* _Data supplied_
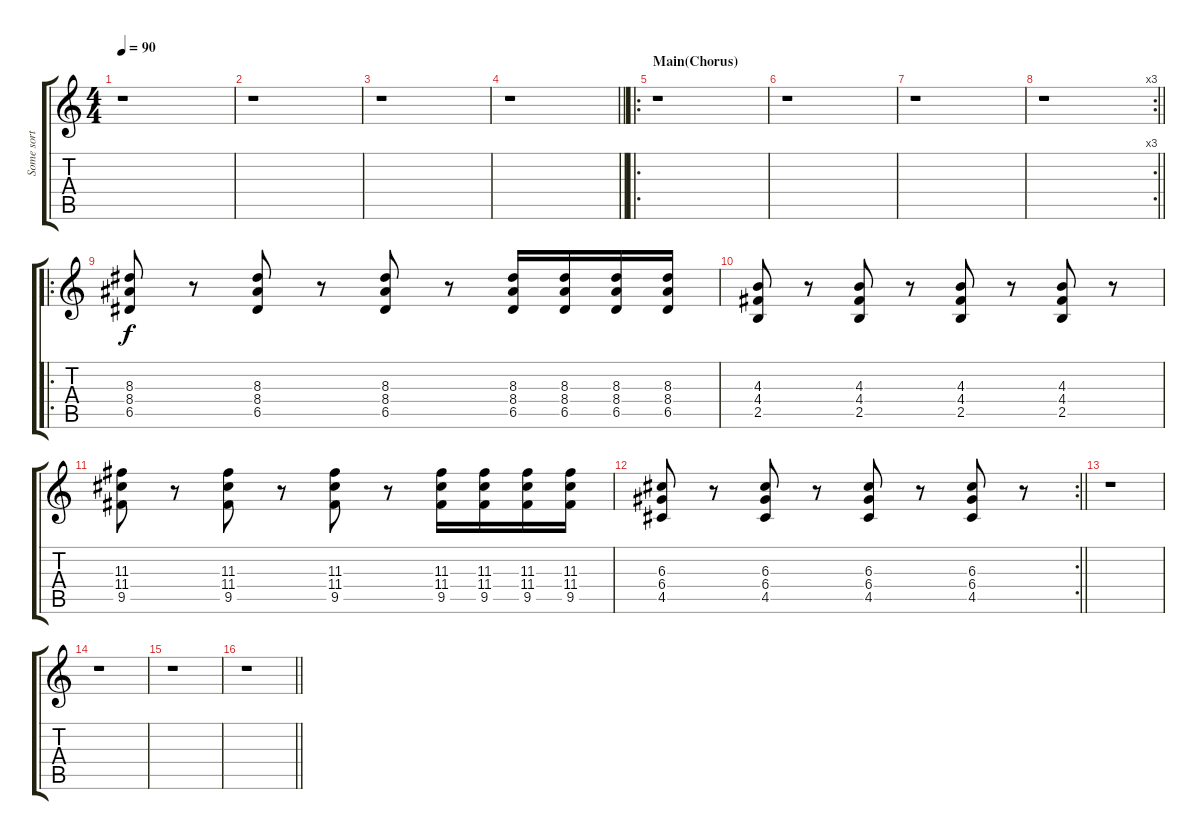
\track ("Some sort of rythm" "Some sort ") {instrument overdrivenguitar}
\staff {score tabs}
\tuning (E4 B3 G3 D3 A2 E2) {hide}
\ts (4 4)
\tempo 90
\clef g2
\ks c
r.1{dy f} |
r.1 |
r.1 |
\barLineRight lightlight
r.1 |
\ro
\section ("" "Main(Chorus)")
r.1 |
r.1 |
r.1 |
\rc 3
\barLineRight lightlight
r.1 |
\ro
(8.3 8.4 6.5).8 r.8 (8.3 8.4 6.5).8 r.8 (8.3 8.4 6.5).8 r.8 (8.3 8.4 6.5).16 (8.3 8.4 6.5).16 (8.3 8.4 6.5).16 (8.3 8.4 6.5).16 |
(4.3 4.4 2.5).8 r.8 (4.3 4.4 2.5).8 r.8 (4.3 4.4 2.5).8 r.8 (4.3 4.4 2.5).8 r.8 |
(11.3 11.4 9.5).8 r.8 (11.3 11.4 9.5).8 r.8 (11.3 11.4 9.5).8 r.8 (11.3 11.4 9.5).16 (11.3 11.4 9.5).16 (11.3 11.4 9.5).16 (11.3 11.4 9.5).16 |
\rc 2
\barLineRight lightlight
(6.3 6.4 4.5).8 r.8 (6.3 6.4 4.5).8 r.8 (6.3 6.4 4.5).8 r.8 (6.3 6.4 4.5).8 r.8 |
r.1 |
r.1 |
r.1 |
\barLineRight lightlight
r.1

* _Requirement_
Return every row above verbatim, line for line, and leave out the pictures.

* _Output of the exercise_
\track ("Some sort of rythm" "Some sort ") {instrument overdrivenguitar}
\staff {score tabs}
\tuning (E4 B3 G3 D3 A2 E2) {hide}
\ts (4 4)
\tempo 90
\clef g2
\ks c
r.1{dy f} |
r.1 |
r.1 |
\barLineRight lightlight
r.1 |
\ro
\section ("" "Main(Chorus)")
r.1 |
r.1 |
r.1 |
\rc 3
\barLineRight lightlight
r.1 |
\ro
(8.3 8.4 6.5).8 r.8 (8.3 8.4 6.5).8 r.8 (8.3 8.4 6.5).8 r.8 (8.3 8.4 6.5).16 (8.3 8.4 6.5).16 (8.3 8.4 6.5).16 (8.3 8.4 6.5).16 |
(4.3 4.4 2.5).8 r.8 (4.3 4.4 2.5).8 r.8 (4.3 4.4 2.5).8 r.8 (4.3 4.4 2.5).8 r.8 |
(11.3 11.4 9.5).8 r.8 (11.3 11.4 9.5).8 r.8 (11.3 11.4 9.5).8 r.8 (11.3 11.4 9.5).16 (11.3 11.4 9.5).16 (11.3 11.4 9.5).16 (11.3 11.4 9.5).16 |
\rc 2
\barLineRight lightlight
(6.3 6.4 4.5).8 r.8 (6.3 6.4 4.5).8 r.8 (6.3 6.4 4.5).8 r.8 (6.3 6.4 4.5).8 r.8 |
r.1 |
r.1 |
r.1 |
\barLineRight lightlight
r.1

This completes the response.